The service as a whole is realized as a self-contained entity, although it can possibly make use of other services. By clearly separating various services such that they can operate independently, the path is paved toward service-oriented architectures.
Each service offers a well-defined (programming) interface. In practice, this also means that each service offers its own interface, possibly making the composition of services far from trivial.
An example provided is that of a Web shop selling goods such as e-books. A simple implementation may consist of an application for processing orders, which operates on a local database containing the e-books. Order processing typically involves selecting items, registering and checking the delivery channel, and ensuring payment. The payment can be handled by a separate service run by a different organization. In this way, developing a distributed system is partly about service composition and ensuring that those services operate in harmony.
Centralized architectures
- Centralized architectures often involve a single server that implements most of the software components, while remote clients can access that server using simple communication means. [Pages: 69-70]
Client-Server Architectures:
Many researchers and practitioners agree that thinking in terms of clients requesting services from servers helps in understanding and managing the complexity of distributed systems.
Simple Client-Server Architecture: This is a traditional way of modularizing software where a module (client) calls the functions available in another module (server). By placing different components on different machines, a natural physical distribution of functions across a collection of machines is achieved. - Client-Server Communication:
The client-server model is fundamental to distributed systems. Clients send requests to servers, which then process these requests and return the results to the clients.
In some cases, a server may act as a client, forwarding requests to other servers responsible for specific tasks. For instance, a database server might forward requests to file servers that manage specific database tables. [Pages: 91,92] - Application Layering:
Many distributed applications are divided into three layers:
User interface layer: all details necessary to the interface
Processing layer: contains typically the applications
Data layer: where data is placed
These layers can be distributed across different machines. For instance, the user interface might be on the client machine, while processing and data layers might be on the server. [Pages: 92] - Multitiered Architectures:
The distinction into three logical levels suggests various possibilities for physically distributing a client-server application across multiple machines.
The simplest organization is a two-tiered architecture where a client machine contains only the user-interface level, and a server machine contains the processing and data level.
In some cases, a three-tiered architecture is used, especially in transaction processing. Here, a separate process, known as the transaction processing monitor, coordinates all transactions across different data servers. [Pages: 91,92,94]
Physically Three-Tier Architectures:
In a three-tiered architecture, programs that form part of the processing layer are executed by a separate server. This architecture might also distribute some parts of the processing layer across both client and server machines.

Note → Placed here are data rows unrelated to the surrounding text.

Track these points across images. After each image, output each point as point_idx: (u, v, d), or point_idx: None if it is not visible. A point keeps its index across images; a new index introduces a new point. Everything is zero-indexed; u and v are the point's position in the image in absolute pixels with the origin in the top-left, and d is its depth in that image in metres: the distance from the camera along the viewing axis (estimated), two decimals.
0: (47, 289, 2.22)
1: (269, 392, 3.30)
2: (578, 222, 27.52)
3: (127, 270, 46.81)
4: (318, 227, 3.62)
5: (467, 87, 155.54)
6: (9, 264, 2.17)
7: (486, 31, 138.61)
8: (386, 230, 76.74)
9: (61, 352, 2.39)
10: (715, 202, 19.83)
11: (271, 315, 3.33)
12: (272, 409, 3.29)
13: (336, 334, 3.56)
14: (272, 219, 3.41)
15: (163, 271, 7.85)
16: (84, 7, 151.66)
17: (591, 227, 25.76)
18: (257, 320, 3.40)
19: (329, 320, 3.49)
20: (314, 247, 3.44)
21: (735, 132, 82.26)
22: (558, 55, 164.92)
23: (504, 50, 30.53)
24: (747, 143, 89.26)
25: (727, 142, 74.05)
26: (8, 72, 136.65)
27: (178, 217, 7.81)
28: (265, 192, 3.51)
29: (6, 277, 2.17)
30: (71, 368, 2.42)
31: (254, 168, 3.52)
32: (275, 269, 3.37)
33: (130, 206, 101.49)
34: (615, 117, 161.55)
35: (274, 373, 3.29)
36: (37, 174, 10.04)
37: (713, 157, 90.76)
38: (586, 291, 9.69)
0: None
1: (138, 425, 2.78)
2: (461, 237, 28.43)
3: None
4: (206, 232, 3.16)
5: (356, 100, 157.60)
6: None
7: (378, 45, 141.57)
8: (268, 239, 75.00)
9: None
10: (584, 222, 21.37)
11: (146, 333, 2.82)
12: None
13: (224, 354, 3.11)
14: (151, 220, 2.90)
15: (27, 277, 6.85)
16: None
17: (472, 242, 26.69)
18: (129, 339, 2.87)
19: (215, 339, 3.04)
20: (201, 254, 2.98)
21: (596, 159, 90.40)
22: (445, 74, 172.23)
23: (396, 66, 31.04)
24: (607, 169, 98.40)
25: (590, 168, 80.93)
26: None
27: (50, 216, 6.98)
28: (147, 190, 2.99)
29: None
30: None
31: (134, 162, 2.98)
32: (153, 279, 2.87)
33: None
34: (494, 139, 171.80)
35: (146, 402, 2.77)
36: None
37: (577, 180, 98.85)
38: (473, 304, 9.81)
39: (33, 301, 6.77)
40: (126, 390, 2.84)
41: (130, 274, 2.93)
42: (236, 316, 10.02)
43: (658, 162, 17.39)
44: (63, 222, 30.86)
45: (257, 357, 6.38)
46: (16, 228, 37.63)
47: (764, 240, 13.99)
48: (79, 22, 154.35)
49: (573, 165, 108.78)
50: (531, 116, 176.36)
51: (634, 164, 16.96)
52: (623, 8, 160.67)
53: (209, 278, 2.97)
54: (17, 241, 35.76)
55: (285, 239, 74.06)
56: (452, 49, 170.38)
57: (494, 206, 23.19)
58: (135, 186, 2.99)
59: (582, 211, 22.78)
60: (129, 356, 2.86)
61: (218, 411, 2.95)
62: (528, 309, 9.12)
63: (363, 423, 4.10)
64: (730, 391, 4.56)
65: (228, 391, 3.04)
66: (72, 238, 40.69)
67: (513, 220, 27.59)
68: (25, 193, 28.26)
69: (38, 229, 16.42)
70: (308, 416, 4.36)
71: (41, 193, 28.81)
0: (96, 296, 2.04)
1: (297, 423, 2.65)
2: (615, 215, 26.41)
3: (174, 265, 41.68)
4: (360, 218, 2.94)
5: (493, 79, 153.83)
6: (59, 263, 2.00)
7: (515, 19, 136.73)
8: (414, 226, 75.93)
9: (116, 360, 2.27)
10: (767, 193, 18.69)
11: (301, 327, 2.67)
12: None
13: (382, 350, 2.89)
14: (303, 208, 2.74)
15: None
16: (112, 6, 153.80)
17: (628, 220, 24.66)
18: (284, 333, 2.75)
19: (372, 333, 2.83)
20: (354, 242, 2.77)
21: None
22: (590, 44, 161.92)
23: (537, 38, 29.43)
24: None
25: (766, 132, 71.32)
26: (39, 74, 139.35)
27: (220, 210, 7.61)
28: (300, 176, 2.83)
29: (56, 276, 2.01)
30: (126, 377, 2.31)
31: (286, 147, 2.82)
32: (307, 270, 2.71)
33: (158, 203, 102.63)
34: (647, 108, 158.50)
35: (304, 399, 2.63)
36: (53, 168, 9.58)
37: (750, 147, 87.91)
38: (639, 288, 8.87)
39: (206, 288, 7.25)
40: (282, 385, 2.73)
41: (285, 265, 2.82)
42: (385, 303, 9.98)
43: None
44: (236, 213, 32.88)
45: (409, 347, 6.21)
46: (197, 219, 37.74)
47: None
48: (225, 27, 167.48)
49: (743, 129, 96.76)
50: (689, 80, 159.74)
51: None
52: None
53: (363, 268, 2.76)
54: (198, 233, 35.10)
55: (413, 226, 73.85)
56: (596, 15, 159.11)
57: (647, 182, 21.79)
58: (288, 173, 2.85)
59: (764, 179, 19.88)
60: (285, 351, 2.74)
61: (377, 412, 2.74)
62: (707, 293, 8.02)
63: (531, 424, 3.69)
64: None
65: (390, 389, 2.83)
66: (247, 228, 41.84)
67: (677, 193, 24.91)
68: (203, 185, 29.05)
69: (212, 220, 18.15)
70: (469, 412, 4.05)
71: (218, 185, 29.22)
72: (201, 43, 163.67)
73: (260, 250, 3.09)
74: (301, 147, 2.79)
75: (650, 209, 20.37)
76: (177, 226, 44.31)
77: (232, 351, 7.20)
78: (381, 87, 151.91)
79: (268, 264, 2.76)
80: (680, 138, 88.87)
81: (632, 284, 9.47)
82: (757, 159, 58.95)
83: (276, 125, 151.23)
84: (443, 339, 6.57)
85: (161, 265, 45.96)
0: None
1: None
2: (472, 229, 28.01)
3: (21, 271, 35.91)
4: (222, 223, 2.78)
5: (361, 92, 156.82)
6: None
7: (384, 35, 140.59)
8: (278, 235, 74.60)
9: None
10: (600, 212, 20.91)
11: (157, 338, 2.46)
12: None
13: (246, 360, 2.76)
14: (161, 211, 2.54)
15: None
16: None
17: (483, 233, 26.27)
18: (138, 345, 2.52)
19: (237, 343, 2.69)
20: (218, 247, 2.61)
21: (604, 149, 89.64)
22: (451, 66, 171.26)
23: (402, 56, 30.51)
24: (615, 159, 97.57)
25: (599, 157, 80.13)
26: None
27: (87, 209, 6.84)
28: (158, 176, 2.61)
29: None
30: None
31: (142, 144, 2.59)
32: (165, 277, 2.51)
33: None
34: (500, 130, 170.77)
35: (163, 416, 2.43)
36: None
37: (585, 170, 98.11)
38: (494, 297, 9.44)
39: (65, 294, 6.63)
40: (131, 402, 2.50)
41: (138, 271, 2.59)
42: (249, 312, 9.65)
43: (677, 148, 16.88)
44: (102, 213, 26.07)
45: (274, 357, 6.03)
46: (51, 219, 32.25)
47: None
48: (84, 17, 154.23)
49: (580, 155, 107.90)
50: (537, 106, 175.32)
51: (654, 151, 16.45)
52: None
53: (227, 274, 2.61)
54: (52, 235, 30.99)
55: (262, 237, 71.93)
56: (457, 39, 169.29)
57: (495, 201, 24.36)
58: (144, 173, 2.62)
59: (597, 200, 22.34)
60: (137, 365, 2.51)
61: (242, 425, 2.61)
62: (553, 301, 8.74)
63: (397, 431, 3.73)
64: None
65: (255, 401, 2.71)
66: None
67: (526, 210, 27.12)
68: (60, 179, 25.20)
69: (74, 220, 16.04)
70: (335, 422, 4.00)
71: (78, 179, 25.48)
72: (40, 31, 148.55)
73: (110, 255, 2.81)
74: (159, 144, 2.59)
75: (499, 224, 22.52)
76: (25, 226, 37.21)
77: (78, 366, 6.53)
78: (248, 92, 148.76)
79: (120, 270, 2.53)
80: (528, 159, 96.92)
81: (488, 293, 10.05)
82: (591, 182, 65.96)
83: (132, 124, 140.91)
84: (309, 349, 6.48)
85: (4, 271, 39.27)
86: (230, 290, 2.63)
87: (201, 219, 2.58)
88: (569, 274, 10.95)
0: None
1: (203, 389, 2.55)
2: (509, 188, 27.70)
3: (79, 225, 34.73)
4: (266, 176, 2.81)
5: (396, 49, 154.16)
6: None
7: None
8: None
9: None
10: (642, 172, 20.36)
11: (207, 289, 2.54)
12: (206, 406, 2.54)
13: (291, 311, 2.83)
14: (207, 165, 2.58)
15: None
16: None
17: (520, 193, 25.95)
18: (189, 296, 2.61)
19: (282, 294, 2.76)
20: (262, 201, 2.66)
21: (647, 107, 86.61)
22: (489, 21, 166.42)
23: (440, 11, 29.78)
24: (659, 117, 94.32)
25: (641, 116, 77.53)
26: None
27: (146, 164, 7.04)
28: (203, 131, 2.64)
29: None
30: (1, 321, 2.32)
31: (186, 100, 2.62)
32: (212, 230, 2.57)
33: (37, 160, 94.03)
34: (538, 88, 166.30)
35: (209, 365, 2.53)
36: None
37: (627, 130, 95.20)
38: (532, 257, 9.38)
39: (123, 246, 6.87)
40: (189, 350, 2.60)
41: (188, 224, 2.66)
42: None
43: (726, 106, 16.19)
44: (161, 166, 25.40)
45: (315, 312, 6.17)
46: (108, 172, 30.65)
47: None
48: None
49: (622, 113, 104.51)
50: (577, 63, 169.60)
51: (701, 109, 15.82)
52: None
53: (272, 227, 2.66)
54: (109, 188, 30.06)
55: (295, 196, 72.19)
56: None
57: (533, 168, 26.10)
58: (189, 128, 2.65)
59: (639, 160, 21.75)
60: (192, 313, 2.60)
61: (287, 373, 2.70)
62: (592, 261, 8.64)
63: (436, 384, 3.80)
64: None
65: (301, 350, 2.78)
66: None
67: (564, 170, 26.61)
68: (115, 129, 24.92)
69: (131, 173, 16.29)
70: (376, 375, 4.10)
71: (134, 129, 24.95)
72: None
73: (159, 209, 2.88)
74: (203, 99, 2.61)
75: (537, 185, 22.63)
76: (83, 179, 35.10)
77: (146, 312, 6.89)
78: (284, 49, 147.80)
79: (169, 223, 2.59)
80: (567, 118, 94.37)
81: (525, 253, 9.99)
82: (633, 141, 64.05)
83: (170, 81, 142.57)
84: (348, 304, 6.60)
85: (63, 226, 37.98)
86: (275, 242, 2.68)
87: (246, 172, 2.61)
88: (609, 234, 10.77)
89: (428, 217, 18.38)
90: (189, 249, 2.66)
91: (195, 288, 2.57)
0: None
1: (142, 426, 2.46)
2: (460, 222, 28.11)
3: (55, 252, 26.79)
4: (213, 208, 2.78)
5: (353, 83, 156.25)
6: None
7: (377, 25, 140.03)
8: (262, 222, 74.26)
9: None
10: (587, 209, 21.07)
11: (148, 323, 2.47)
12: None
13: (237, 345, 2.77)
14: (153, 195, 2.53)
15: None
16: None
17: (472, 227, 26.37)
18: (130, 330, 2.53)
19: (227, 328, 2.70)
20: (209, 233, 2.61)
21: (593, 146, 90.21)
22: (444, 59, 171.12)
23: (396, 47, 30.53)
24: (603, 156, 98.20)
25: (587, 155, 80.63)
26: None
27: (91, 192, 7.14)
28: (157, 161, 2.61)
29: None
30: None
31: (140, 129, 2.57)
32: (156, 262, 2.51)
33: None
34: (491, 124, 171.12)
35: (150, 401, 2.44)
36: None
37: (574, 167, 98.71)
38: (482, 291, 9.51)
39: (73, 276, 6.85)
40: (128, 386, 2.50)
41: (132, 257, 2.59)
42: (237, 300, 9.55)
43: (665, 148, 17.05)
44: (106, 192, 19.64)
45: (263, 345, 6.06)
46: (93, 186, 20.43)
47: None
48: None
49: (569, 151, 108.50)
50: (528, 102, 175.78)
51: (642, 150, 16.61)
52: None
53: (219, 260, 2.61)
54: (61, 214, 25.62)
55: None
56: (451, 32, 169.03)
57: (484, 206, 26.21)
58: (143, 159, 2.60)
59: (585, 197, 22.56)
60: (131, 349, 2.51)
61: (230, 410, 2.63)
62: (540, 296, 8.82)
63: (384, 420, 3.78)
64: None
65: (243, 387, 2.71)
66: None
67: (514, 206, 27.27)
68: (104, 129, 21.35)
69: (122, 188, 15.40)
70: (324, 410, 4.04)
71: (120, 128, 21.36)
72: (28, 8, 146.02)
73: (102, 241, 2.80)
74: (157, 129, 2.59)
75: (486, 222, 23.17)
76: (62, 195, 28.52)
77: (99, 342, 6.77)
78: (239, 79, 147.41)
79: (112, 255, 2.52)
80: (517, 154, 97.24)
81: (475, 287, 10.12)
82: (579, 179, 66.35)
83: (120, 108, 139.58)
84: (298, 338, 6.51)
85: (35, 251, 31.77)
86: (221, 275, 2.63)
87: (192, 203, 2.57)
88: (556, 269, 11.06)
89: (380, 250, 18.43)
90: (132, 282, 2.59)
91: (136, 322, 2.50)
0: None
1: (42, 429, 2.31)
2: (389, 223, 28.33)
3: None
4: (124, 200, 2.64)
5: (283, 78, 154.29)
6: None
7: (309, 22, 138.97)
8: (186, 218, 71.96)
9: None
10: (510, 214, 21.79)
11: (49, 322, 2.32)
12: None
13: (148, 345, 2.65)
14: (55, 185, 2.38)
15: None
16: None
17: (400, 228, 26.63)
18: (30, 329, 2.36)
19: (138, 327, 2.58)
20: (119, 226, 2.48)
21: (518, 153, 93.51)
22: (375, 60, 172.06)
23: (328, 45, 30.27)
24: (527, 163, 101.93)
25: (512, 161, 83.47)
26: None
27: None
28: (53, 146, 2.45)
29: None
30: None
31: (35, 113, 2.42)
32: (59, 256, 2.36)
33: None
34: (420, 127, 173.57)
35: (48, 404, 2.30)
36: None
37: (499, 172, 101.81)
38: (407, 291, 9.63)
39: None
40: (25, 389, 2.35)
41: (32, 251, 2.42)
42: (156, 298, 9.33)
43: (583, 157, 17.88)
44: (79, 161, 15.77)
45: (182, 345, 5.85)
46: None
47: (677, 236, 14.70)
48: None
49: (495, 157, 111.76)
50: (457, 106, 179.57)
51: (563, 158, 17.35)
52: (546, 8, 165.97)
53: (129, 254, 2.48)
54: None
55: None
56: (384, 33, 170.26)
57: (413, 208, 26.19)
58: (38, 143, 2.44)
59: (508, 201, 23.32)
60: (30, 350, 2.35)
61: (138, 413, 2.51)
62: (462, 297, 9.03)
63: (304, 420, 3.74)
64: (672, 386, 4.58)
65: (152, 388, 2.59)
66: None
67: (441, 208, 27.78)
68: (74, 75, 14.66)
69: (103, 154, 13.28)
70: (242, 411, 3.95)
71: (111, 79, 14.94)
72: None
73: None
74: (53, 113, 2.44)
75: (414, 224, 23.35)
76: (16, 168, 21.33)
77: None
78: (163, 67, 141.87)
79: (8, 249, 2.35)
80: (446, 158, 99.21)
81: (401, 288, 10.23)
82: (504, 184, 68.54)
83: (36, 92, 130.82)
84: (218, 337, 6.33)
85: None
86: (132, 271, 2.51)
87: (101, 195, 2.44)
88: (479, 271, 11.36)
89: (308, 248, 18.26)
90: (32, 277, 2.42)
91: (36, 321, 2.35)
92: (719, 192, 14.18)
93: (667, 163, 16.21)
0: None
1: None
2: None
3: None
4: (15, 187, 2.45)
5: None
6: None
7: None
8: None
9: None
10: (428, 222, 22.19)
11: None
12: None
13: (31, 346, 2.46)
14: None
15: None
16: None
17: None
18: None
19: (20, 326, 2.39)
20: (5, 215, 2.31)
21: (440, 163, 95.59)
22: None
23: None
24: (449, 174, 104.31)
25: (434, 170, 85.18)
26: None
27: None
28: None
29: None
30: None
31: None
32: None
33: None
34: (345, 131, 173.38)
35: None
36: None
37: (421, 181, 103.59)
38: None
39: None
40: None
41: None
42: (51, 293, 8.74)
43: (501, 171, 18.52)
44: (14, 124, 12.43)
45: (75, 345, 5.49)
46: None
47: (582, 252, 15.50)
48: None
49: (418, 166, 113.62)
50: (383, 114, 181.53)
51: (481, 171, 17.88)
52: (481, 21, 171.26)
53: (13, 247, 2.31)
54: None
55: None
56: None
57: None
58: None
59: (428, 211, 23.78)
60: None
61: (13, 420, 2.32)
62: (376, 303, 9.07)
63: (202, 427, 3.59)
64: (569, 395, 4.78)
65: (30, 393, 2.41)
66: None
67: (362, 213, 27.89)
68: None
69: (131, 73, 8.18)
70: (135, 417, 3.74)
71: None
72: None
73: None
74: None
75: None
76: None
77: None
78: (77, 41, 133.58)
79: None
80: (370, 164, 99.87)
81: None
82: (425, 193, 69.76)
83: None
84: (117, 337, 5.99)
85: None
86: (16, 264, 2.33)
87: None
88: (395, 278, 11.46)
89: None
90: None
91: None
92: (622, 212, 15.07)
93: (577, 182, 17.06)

An example of this architecture is in the organization of websites. A web server acts as an entry point, passing requests to an application server where the actual processing occurs. This application server then interacts with a database server. [Pages: 94]
vertical vs horizontal distribution
Vertical Distribution:
Vertical distribution refers to the organization of a distributed system by placing logically different components on different machines. This type of distribution is achieved by aligning with the logical organization of applications. For instance, in many business environments, distributed processing is equivalent to organizing a client-server application as a multitiered architecture.
The term “vertical distribution” is related to the concept of vertical fragmentation used in distributed relational databases, where tables are split columnwise and then distributed across multiple machines. [Pages: 95]
Horizontal Distribution:
Horizontal distribution is a way of organizing client-server applications where a client or server may be physically split up into logically equivalent parts. Each part operates on its own share of the complete data set, thus balancing the load.
In horizontal distribution, processes that constitute a system are all equal, meaning the functions that need to be carried out are represented by every process in the distributed system. As a result, much of the interaction between processes is symmetric, with each process acting as both a client and a server. [Pages: 95]
Structured peer-to-peer architectures
Structured peer-to-peer systems are a type of distributed system where nodes (processes) are organized in a specific, deterministic topology, such as a ring, binary tree, grid, etc. This deterministic topology is used to efficiently look up data. A key characteristic of structured peer-to-peer systems is that they typically use a semantic-free index. This means that each data item maintained by the system is uniquely identified without relying on the meaning of the data.
In structured peer-to-peer systems, the overlay network (a logical network where nodes represent processes and links represent possible communication channels) adheres to a specific topology. This topology is used to route messages efficiently between nodes. The organization of nodes in a structured overlay is deterministic, which means that given a particular data item or key, there is a specific node responsible for that key.
The structured nature of these systems allows for efficient data lookup. However, maintaining the structure requires additional overhead, especially when nodes join or leave the system. Despite this, structured peer-to-peer systems offer advantages in terms of scalability and efficiency compared to unstructured systems.
Deterministic Procedure to Build Overlay Network
Overlay Network: In distributed systems, especially in peer-to-peer architectures, an overlay network is a virtual network of nodes and logical links. The nodes represent processes, and the logical links represent possible communication channels, often realized as TCP connections. The overlay network is constructed on top of the physical network, and it abstracts the underlying infrastructure to offer services like routing, data storage, and search.
Distributed Hash Table (DHT): DHT is a key component of structured peer-to-peer systems. It provides a lookup service similar to a hash table; key-value pairs are stored in a DHT, and any participating node can efficiently retrieve the value associated with a given key. Both data items and nodes are assigned random keys from a large key space (e.g., 128-bit space). The challenge is to map these keys to nodes in a manner that ensures efficient lookup.
Key Assignment: Data items are given a random key from a vast key space. Similarly, nodes in the network are also assigned a random key from the same space. The challenge is to determine how to map these keys to specific nodes to ensure efficient data lookup.
Efficient Lookup: The primary goal of DHTs is to enable efficient lookup. When a node wants to find a data item, it queries the DHT with the item’s key. The DHT then determines which node holds that item and routes the query to that node. This process should be efficient, often aiming for logarithmic time complexity in relation to the number of nodes.
The construction of the overlay network and the organization of nodes in it is crucial for the performance and robustness of distributed systems. In structured overlays, nodes have a well-defined set of neighbors, and the organization can be in forms like a logical ring or tree. The deterministic nature of these structures ensures that operations like data lookup can be performed efficiently.
In the context of peer-to-peer systems, the overlay network’s organization requires special effort, and sometimes it’s one of the more intricate parts of distributed-systems management. The goal is to ensure that the overlay network remains connected, meaning that there’s always a communication path between any two nodes, allowing them to route messages to each other.